With security as one of its strategic imperatives, IBM made a series of moves to bolster its security incident response capabilities, including announcing its intent to acquire Resilient Systems, a provider of a popular incident response platform.
Resilient Systems, whose CTO Bruce Schneier is a well-known cryptographer, computer security and privacy specialist, develops and markets a security incident-reporting platform that automates the process of responding to cyber-security breaches. The addition of Resilient expands IBM’s capabilities in the incident-response space, where Big Blue has been more active in the security threat-detection and -prevention space.
Financial terms of the deal, which IBM announced at the RSA Conference 2016 in San Francisco, were not disclosed.
“We have a nice portfolio; it’s like an immune system we’ve been putting together for the prevention and detection of security threats, primarily in software and services,” Marc van Zadelhoff, general manager of IBM Security, told eWEEK. “What this acquisition does is it really helps us double down in the area of response. Detect and prevent is one area that we spend a lot of time in.”
However, IBM has had an existing services team you could call in when there was an attack—sort of like a “Ghost Busters” incident-response team, van Zadelhoff said. “But we’re announcing Resilient Systems will be joining us,” he said. “And they are the leading incident-response platform. It’s a real nice fit on top of our portfolio. Our 6,000 QRadar customers have been asking us to get more into this area. There’s also our BigFix, Guardium and our managed services team that will all be leveraging this capability as Resilient comes on board.”
IBM is in the midst of a transformation to focus on a core set of growth imperatives: cloud, analytics, mobile, social and security (CAMSS).
“We’ve seen those imperatives grow quickly over the last couple of years,” van Zadelhoff said. “We launched the security business unit about four and a half years ago. It crosses software and services and is focused toward the CISO [chief information security officer]. We’ve become one of the biggest enterprise players and I see no lack of appetite by IBM to continue to invest and help us grow this business.”

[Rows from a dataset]

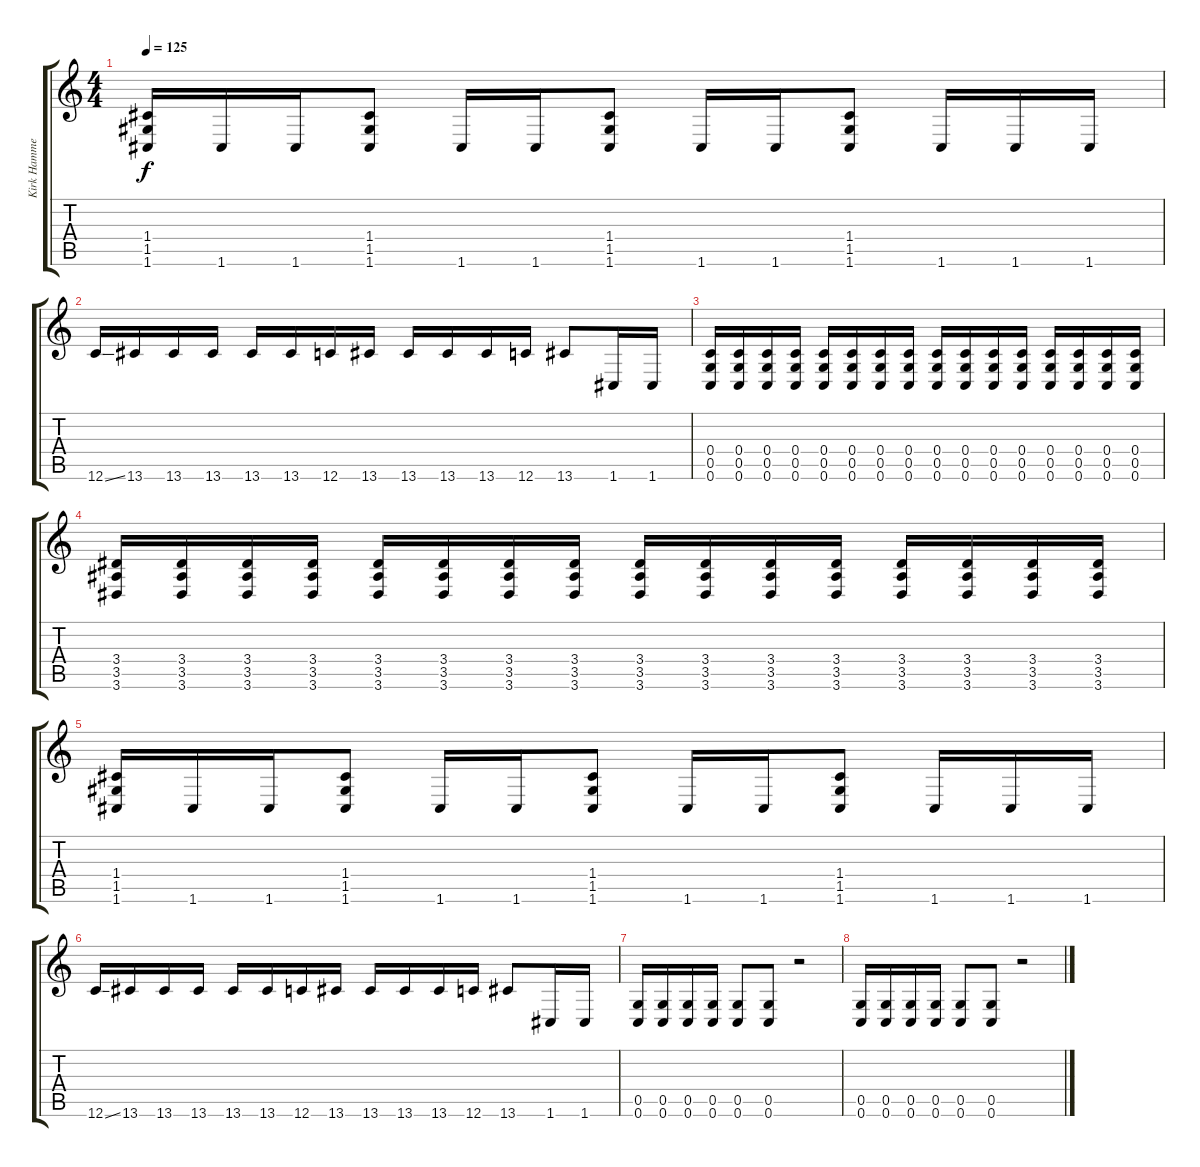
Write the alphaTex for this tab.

\track ("Kirk Hammet" "Kirk Hamme") {instrument distortionguitar}
\staff {score tabs}
\tuning (D4 A3 F3 C3 G2 C2) {hide}
\ts (4 4)
\tempo 125
\clef g2
\ks c
(1.4 1.5 1.6).16{dy f} 1.6.16 1.6.16 (1.4 1.5 1.6).8 1.6.16 1.6.16 (1.4 1.5 1.6).8 1.6.16 1.6.16 (1.4 1.5 1.6).8 1.6.16 1.6.16 1.6.16 |
12.6{ss}.16 13.6.16 13.6.16 13.6.16 13.6.16 13.6.16 12.6.16 13.6.16 13.6.16 13.6.16 13.6.16 12.6.16 13.6.8 1.6.16 1.6.16 |
(0.4 0.5 0.6).16 (0.4 0.5 0.6).16 (0.4 0.5 0.6).16 (0.4 0.5 0.6).16 (0.4 0.5 0.6).16 (0.4 0.5 0.6).16 (0.4 0.5 0.6).16 (0.4 0.5 0.6).16 (0.4 0.5 0.6).16 (0.4 0.5 0.6).16 (0.4 0.5 0.6).16 (0.4 0.5 0.6).16 (0.4 0.5 0.6).16 (0.4 0.5 0.6).16 (0.4 0.5 0.6).16 (0.4 0.5 0.6).16 |
(3.4 3.5 3.6).16 (3.4 3.5 3.6).16 (3.4 3.5 3.6).16 (3.4 3.5 3.6).16 (3.4 3.5 3.6).16 (3.4 3.5 3.6).16 (3.4 3.5 3.6).16 (3.4 3.5 3.6).16 (3.4 3.5 3.6).16 (3.4 3.5 3.6).16 (3.4 3.5 3.6).16 (3.4 3.5 3.6).16 (3.4 3.5 3.6).16 (3.4 3.5 3.6).16 (3.4 3.5 3.6).16 (3.4 3.5 3.6).16 |
(1.4 1.5 1.6).16 1.6.16 1.6.16 (1.4 1.5 1.6).8 1.6.16 1.6.16 (1.4 1.5 1.6).8 1.6.16 1.6.16 (1.4 1.5 1.6).8 1.6.16 1.6.16 1.6.16 |
12.6{ss}.16 13.6.16 13.6.16 13.6.16 13.6.16 13.6.16 12.6.16 13.6.16 13.6.16 13.6.16 13.6.16 12.6.16 13.6.8 1.6.16 1.6.16 |
(0.5 0.6).16 (0.5 0.6).16 (0.5 0.6).16 (0.5 0.6).16 (0.5 0.6).8 (0.5 0.6).8 r.2 |
(0.5 0.6).16 (0.5 0.6).16 (0.5 0.6).16 (0.5 0.6).16 (0.5 0.6).8 (0.5 0.6).8 r.2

[Written instruction] Repeat the part of the article on IBM's acquisition of Resilient Systems starting with "With security as" and going on through "incident response platform.".

[The reply]
With security as one of its strategic imperatives, IBM made a series of moves to bolster its security incident response capabilities, including announcing its intent to acquire Resilient Systems, a provider of a popular incident response platform.